# Euro Delivery - Has anyone visited the other VAG manufacturing plants?



## Qtrocar (Jul 9, 2006)

I'm planning on going over to I'Stadt with a buddy to pick up an S5 in June of 2008. As part of this trip, we'll be spending some time at Le Mans for the race, and I figured that as long as I'm in Europe, and enjoying a total immersion in the Automotive experience, I wondered if there is any way to also get tours of the other VAG manufacturing plants.
For example, if I make my way to Italy, can I visit the Lamborghini plant? What about the Bentley plant; Is it possible to see them building the Bentley’s by hand?
If anyone has experience in this area, I would appreciate it.


----------



## [email protected] (Apr 9, 2004)

*Re: Euro Delivery - Has anyone visited the other VAG manufacturing plants? (Qtrocar)*

Hey. Sounds like a cool trip. Here's what I can tell you based on what I've done (in addition to Ingolstadt)....
1.) Neckarsulm - haven't done it, but hear it's cool. Audi also has a delivery center here and it's where quattro GmbH is based and the R8 is built.
2.) Mercedes/Porsche - Stuttgart and the surrounding area is home to both Mercedes and Porsche. Both are worth a look. Both have a museum and I've also been to the Porsche delivery center.

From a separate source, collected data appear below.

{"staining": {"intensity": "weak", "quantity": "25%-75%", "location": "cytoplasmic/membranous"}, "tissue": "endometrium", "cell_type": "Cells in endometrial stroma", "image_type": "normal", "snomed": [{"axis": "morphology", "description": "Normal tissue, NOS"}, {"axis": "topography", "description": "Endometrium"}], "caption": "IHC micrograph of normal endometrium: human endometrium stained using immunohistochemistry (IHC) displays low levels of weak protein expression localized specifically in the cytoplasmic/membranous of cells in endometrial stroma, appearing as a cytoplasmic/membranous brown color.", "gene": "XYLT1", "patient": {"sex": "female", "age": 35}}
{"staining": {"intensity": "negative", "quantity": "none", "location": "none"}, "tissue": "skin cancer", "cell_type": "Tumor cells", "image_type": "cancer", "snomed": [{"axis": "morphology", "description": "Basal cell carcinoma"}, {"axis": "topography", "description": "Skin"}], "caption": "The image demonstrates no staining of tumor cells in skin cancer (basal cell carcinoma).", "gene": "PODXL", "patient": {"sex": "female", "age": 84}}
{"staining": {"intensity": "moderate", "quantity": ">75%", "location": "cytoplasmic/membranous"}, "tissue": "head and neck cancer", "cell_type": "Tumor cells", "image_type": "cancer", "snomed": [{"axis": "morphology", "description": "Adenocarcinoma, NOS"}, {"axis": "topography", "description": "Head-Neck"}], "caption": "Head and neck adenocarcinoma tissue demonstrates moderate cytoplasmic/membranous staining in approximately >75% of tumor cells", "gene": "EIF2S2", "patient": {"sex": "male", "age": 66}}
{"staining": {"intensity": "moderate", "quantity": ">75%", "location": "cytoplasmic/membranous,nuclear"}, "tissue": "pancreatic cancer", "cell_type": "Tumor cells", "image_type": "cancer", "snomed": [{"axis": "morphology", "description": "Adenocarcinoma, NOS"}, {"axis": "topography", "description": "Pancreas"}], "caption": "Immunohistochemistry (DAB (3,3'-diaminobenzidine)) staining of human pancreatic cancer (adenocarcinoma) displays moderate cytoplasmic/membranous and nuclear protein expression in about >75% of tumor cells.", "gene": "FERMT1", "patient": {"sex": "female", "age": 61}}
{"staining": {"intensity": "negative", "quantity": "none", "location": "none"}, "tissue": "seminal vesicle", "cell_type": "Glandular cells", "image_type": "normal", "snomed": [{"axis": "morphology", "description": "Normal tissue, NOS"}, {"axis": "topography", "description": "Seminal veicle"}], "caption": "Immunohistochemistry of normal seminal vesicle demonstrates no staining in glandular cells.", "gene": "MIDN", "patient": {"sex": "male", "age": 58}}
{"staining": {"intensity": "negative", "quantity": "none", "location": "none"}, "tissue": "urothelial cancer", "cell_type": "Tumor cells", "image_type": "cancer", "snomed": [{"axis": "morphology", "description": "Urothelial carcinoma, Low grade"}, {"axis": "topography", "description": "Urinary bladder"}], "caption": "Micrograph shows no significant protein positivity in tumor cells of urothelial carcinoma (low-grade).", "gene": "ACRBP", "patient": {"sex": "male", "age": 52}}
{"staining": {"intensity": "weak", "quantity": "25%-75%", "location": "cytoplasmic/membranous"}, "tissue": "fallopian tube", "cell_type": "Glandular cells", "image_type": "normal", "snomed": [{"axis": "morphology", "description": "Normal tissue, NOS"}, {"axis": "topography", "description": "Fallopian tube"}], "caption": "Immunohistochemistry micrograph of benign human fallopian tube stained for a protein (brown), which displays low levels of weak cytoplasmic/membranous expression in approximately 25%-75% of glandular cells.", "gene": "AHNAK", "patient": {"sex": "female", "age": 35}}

Cool.
3.) Munich - just down the road from Ingolstadt. BMW has a new museum being built which should be done by then and it's in the neighborhood.
4.) Lambo et al - The neighborhood of Northern Italy is awash in manufacturers. Lambo is in Sant Agata, though you'll want to arrange a tour of the museum (and the factory if they're feeling generous), as it's not open to the public. Ferrari is down the road in Maranello and it's worth a visit even if you can't get a tour organized. Their test track is viewable from the road, they have a big brand store, several private auto enthusiast oriented stores and a Ferrari museum are all in the downtown area. The Artioli era Bugatti factory (now just an abandoned building) is in the area, as is a production plant for Ducati and I think Pagani as well.


----------



## Qtrocar (Jul 9, 2006)

*Re: Euro Delivery - Has anyone visited the other VAG manufacturing plants? ([email protected])*

George, thanks for this great info. For the special "VAG" manufacturers, have you heard of anyone that has had success in getting into plants like Lambo and Bentley? If so, do you know how they did it, or would you suggest that the best place to start is to work with Audi, as part of the ED process?


----------



## [email protected] (Apr 9, 2004)

*Re: Euro Delivery - Has anyone visited the other VAG manufacturing plants? (Qtrocar)*

I've gotten into Lambo, but I was a journalist going through the US PR department. You might try calling a Lambo dealer to see if they can help, or the Audi 800 number and explain you'll be doing Audi Euro delivery and see if they can help.
I'll ask around to see on my end, but I'm not at liberty to be giving out folks phone numbers. I'll see what I can dig up for you.
Sorry I can't help on Bentley as I haven't been there. You might also consider Bugatti (haven't been there either, but closer to where you're going).


----------



## OEMplus.com (May 27, 2003)

*Re: Euro Delivery - Has anyone visited the other VAG manufacturing plants? ([email protected])*

Bentley in Dresden (Phaeton too) is not difficult to get into, as long as you contact them ahead of time. Check the Phaeton forum FAQ for a contact email & phone for them.
For Porsche in Zuffenhausen, I would encourage contacting a local (to you) dealer to arrange a tour right away, as it must be arranged (well) ahead of time.


----------



## RuhigFahrer (Feb 8, 2007)

*Re: Euro Delivery - Has anyone visited the other VAG manufacturing plants? (Qtrocar)*

And BMW requires a registration-reservation for tours in its München plant. We only learned of that little detail after we had gotten there.
http://www.bmw-plant-munich.co....html
Good luck!


----------



## OEMplus.com (May 27, 2003)

*Re: Euro Delivery - Has anyone visited the other VAG manufacturing plants? (RuhigFahrer)*

Forgot to mention the Merc plant in Zinglefinden. Not too far from Porsche and easy to get into. The stamping machines are unbelievable...


----------



## RuhigFahrer (Feb 8, 2007)

*Re: Euro Delivery - Has anyone visited the other VAG manufacturing plants? (OEMpl.us)*

Its spelled Sindelfingen, btw, if you're looking for it by name...


----------



## OEMplus.com (May 27, 2003)

*Re: Euro Delivery - Has anyone visited the other VAG manufacturing plants? (RuhigFahrer)*

Whoops, thanks! I was writing from memory...


----------



## adamto99 (Nov 9, 2019)

[email protected] said:


> I've gotten into Lambo, but I was a journalist
> I'll ask around to see on my end, but I'm not at liberty to be giving out folks phone numbers. I'll see what I can dig up for you.
> Sorry I can't help on Bentley as I haven't been there. You might also consider Bugatti (haven't been there either, but closer to where you're going).


ahead of time.???


----------



## Dom991.1 (Jan 25, 2020)

Do they still do Euro delivery? My understanding is that only Porsche, Mercedes, & Volvo (different country, I know) still do it for US customers? I head something about VW allowing factory visits - Factory tour at Volkswagen


----------